C’est la même chose chaque matin. Le dilemme se présente une fois encore à mon réveil et le même choix se dresse devant moi. C’est une vraie torture. Mon front est chaud et j’ai un terrible mal de tête, non plutôt une douleur terrible à l’âme. Une vraie damnation et je ne crois guère au secours divin. Je dois prendre une décision et cette affaire sera tranchée.
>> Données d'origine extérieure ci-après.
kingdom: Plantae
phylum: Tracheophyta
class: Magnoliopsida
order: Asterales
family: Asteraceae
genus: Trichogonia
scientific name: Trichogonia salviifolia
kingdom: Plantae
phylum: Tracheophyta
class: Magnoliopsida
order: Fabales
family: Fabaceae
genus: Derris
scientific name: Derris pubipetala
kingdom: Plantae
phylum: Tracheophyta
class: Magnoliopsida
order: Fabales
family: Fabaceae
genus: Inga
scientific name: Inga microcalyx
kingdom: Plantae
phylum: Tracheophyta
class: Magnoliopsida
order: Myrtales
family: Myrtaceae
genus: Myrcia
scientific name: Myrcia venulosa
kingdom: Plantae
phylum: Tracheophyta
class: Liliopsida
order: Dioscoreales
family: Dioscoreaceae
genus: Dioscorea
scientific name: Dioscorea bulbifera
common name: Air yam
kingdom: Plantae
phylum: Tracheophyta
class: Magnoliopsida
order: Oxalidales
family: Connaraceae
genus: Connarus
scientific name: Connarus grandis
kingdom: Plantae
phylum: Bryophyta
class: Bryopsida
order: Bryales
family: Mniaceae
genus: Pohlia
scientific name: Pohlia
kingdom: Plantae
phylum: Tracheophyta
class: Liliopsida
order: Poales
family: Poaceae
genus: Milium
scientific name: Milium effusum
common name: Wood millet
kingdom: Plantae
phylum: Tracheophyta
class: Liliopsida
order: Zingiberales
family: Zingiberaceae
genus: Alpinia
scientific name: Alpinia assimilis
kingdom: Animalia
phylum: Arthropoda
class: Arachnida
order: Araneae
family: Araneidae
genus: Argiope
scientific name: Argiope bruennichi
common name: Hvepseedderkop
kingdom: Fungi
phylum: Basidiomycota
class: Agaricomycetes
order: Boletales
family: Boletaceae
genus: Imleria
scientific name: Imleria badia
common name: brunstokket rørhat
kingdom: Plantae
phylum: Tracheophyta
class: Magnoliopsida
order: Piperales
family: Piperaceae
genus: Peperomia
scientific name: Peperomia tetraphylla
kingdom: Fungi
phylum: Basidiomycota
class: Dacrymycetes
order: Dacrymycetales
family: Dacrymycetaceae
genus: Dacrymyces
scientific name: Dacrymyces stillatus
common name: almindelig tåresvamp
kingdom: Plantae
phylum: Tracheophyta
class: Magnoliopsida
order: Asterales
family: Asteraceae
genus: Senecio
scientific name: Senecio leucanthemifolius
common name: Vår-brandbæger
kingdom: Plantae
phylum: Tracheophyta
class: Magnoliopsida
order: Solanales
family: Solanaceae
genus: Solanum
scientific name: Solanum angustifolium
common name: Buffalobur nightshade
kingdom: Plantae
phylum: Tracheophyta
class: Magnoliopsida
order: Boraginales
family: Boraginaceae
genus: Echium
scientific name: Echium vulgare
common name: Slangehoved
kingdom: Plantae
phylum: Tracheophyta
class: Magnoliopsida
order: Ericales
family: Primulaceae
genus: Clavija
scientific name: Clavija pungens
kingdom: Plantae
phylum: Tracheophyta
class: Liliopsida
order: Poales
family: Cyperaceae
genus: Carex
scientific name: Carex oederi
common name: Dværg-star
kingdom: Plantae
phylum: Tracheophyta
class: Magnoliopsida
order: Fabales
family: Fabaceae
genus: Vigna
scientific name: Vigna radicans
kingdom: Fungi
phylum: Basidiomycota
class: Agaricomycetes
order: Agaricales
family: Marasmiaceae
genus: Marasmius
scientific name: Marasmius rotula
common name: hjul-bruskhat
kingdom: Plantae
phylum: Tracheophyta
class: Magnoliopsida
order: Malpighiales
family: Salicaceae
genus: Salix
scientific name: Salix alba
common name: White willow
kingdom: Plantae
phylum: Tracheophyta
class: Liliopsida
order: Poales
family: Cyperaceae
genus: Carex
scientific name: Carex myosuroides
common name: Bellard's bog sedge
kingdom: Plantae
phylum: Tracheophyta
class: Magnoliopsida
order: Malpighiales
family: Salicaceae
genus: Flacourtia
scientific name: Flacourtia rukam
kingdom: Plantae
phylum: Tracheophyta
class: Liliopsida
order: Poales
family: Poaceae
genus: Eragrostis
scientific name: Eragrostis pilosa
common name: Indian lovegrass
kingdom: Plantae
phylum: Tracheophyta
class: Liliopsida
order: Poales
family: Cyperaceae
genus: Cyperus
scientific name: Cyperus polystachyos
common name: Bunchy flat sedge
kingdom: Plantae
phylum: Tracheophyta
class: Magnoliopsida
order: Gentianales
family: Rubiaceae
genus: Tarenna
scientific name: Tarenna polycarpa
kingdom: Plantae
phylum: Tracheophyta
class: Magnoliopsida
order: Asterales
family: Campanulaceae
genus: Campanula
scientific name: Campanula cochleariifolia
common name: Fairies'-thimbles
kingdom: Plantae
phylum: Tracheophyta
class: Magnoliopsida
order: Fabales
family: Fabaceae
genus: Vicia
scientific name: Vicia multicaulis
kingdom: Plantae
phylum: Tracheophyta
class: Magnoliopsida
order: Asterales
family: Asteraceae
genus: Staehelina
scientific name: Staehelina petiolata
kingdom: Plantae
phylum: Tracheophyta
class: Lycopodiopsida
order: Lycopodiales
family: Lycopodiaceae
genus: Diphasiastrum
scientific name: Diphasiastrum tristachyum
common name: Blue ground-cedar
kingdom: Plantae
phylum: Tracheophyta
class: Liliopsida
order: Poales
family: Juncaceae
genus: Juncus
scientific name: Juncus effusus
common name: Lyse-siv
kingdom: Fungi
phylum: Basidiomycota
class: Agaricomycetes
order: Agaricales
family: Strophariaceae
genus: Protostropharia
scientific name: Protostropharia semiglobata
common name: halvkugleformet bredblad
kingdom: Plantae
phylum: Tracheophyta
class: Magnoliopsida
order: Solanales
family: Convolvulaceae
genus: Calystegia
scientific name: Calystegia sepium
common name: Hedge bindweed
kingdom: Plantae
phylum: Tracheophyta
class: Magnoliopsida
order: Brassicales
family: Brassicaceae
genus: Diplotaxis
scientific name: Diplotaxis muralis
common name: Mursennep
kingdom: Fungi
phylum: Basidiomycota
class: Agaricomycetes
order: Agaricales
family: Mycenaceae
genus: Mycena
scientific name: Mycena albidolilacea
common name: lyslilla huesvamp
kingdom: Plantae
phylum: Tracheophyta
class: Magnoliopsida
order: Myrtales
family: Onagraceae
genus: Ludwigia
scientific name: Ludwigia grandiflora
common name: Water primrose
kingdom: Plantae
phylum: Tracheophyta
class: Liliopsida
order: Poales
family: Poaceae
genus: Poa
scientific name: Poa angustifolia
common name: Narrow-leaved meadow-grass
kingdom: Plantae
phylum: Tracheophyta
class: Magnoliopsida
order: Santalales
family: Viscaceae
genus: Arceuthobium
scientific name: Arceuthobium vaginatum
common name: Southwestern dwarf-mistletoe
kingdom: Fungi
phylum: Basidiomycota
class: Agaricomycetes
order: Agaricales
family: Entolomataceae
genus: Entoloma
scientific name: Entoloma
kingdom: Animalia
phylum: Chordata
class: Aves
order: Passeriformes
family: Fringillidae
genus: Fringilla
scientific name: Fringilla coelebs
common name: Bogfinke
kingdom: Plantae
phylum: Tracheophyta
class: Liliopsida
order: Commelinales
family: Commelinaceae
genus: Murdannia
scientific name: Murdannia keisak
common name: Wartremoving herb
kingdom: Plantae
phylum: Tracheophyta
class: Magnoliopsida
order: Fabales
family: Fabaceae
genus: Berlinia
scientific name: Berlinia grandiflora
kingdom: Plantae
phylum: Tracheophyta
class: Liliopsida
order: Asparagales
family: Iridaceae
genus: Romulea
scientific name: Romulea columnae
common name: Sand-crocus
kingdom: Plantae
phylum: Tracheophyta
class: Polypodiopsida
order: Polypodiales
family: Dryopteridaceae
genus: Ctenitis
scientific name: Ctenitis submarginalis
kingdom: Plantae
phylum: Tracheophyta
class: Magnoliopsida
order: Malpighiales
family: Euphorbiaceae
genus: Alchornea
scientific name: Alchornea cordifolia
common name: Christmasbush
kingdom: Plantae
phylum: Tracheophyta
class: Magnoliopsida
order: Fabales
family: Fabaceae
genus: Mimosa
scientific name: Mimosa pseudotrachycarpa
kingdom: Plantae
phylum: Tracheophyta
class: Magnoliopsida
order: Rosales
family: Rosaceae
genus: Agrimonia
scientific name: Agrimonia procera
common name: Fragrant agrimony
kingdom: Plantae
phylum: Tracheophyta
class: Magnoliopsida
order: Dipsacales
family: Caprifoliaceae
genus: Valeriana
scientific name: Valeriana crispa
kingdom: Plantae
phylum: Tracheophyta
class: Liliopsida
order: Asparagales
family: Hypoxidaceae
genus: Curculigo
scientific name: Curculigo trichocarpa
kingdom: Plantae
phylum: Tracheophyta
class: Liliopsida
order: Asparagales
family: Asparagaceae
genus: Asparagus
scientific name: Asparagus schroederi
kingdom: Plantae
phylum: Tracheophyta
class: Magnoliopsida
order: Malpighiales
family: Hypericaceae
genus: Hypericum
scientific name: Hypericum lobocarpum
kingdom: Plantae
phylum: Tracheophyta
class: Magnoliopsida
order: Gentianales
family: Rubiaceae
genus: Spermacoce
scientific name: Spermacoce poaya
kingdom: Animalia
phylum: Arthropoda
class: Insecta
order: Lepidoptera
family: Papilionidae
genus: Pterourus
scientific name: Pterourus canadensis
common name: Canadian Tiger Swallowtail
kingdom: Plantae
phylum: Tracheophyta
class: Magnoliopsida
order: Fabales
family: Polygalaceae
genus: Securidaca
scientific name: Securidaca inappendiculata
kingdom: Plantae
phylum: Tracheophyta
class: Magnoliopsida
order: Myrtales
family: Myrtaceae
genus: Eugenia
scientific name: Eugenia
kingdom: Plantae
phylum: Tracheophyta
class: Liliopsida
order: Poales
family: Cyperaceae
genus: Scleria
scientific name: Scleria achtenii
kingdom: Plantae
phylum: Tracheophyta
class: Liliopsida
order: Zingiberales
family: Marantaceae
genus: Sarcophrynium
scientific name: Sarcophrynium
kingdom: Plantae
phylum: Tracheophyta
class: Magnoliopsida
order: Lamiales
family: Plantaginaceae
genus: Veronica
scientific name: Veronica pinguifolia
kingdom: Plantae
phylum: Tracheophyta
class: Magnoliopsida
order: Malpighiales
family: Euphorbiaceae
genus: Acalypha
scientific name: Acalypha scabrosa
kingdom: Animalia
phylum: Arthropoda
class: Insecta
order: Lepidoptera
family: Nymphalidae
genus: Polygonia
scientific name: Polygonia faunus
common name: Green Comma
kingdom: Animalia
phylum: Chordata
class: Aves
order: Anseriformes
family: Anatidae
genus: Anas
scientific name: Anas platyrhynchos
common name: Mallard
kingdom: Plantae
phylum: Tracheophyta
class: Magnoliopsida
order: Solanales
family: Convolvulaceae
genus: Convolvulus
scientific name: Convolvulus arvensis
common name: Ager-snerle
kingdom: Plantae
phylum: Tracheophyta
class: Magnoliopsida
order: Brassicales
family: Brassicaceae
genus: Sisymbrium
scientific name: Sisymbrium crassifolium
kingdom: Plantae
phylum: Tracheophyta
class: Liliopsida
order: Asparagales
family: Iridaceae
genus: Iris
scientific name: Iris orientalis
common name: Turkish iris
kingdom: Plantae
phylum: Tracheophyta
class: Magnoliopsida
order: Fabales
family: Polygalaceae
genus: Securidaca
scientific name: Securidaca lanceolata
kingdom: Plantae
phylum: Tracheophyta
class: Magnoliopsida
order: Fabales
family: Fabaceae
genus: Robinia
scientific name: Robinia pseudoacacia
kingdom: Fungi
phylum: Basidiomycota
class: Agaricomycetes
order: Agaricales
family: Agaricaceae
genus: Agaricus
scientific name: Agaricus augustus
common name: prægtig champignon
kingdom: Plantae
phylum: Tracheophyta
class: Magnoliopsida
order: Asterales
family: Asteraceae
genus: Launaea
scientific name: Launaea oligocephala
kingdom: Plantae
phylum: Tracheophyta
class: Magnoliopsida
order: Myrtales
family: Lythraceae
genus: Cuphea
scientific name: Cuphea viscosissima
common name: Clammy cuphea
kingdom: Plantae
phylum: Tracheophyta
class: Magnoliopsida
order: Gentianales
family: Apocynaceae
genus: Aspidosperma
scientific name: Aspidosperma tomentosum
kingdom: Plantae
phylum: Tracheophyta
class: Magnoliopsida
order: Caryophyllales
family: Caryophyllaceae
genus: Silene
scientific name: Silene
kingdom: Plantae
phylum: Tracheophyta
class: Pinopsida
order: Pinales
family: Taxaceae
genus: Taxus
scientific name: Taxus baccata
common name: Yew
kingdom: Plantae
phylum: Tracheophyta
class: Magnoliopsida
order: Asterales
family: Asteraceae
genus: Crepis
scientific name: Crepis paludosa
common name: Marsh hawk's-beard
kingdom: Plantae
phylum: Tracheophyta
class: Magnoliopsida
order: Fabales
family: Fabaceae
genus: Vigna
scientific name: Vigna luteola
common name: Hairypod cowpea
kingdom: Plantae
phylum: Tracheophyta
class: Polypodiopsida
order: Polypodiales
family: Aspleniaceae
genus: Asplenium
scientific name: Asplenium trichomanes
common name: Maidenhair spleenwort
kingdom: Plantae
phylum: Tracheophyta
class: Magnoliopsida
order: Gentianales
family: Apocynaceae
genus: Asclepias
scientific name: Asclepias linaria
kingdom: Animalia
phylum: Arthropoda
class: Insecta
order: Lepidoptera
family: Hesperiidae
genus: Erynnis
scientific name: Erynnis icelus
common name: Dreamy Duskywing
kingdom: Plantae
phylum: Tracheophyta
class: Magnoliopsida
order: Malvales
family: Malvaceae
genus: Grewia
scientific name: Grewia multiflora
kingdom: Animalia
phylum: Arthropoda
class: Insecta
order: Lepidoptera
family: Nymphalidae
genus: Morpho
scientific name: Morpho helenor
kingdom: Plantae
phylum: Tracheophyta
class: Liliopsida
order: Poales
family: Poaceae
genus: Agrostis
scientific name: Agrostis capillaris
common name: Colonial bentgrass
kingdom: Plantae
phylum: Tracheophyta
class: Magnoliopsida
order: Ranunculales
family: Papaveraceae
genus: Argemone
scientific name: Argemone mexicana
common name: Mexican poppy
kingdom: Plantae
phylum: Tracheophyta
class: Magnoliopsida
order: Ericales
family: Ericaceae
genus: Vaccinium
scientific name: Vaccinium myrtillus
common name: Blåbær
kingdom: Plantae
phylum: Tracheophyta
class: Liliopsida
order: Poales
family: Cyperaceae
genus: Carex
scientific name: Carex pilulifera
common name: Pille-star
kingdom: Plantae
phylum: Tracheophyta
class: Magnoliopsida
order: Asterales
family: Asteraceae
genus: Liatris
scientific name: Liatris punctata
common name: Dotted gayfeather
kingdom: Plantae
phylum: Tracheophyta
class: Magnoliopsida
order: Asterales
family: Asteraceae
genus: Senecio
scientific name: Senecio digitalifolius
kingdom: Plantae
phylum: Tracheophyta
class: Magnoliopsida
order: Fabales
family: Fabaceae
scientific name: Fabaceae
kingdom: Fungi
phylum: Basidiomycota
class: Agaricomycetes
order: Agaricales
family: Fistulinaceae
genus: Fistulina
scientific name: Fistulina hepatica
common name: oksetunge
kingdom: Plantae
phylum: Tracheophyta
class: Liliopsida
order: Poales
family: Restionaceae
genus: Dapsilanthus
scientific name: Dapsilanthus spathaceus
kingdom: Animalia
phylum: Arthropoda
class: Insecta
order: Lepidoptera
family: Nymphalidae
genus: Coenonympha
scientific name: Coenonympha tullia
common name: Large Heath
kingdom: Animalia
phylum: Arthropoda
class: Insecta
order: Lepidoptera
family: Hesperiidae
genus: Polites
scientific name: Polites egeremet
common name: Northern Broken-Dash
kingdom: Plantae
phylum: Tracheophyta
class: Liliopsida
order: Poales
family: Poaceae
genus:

apaiser chagrin arriver combattre peur

Pour terminer toutes les confections que j’ai à faire, je dois coudre la nuit et dormir aussi, j’ai donc les yeux fermés. Ce n’est pas un problème puisque je fais toujours les mêmes gestes. Je pique et je tire, je pique et je tire. Quand je n’ai plus de fil, je prends une nouvelle aiguillée et… je pique et je tire… mais je n’ai pas pris les bonnes aiguilles, mon fil était mal enfilé et je n’ai rien cousu du tout, cette nuit comme celles d’avant, et mon travail n’avance pas. Dois-je vraiment continuer à fermer les yeux la nuit et n’avancer à rien ou les ouvrir et ne jamais dormir ?

C’est ma participation à « des mots, une histoire 124 » chez Olivia en suivant la consigne ou pas trop. Les mots imposés y sont tous ou à peu près.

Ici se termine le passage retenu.